Saved data entries
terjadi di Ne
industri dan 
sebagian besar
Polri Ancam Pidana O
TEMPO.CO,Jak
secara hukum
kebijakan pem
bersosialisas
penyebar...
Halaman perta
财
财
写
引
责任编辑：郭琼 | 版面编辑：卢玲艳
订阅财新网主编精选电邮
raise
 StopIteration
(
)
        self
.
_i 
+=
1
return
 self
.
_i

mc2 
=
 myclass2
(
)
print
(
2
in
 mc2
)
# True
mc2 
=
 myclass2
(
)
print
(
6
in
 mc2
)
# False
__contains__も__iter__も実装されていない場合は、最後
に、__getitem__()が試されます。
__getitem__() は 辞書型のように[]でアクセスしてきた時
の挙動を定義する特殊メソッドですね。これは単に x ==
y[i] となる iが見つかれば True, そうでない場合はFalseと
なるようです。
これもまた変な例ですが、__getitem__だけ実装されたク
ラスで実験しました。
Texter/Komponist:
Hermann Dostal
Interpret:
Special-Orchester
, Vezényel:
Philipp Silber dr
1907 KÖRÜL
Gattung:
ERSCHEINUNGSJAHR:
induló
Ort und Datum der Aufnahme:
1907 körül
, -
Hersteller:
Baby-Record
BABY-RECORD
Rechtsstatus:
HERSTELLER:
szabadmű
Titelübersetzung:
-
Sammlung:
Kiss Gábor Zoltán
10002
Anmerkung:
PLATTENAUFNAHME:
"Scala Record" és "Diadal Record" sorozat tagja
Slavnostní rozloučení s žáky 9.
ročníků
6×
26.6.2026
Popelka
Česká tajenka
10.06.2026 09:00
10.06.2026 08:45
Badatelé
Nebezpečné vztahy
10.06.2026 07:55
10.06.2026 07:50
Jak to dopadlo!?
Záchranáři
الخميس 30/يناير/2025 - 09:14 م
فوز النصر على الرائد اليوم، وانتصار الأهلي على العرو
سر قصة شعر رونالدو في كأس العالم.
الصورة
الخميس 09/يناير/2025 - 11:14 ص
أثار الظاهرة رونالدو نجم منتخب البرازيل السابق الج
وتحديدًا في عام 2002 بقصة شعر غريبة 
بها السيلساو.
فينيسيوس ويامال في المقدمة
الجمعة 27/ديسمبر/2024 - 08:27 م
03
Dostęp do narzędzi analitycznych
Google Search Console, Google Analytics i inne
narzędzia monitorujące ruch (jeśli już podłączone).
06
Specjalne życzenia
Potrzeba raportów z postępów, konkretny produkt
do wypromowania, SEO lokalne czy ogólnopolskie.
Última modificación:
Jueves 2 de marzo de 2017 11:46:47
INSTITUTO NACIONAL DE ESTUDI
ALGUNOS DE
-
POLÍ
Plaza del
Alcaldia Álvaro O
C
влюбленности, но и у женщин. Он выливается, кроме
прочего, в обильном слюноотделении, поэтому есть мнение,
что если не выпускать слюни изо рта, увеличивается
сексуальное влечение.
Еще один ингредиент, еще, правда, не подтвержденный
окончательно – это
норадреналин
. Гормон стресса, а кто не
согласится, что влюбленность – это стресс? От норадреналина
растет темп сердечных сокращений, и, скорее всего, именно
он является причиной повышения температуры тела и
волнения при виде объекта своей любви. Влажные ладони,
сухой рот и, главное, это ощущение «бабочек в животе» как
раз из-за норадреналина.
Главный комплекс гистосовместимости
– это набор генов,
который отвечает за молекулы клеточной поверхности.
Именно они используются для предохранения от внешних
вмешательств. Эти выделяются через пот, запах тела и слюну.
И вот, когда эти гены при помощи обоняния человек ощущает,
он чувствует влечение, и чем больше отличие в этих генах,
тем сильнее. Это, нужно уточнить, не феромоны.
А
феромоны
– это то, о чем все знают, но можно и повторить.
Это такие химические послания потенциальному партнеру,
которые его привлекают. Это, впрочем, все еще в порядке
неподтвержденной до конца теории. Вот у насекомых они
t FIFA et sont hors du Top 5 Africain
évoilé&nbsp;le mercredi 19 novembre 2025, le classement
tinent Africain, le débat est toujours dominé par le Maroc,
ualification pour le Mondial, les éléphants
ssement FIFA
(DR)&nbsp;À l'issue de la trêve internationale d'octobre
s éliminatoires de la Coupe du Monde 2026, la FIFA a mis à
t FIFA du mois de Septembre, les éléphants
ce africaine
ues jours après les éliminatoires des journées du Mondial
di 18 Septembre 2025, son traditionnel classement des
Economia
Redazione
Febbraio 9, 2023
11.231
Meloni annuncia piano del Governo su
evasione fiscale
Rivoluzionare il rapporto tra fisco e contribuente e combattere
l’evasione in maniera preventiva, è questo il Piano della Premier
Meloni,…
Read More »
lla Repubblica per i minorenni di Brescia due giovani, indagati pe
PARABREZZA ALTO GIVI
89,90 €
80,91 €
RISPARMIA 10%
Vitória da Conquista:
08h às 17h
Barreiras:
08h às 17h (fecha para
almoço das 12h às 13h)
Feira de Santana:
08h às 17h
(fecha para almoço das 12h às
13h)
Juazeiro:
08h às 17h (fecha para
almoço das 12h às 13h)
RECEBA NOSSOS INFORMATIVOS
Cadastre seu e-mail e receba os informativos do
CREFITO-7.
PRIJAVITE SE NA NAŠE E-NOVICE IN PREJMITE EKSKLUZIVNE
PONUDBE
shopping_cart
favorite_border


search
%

* **TASK BRIEF**
Which lines of the data include the word "Meloni"? Copy out each of them.

* **ANSWER SECTION**
Meloni annuncia piano del Governo su
Meloni,…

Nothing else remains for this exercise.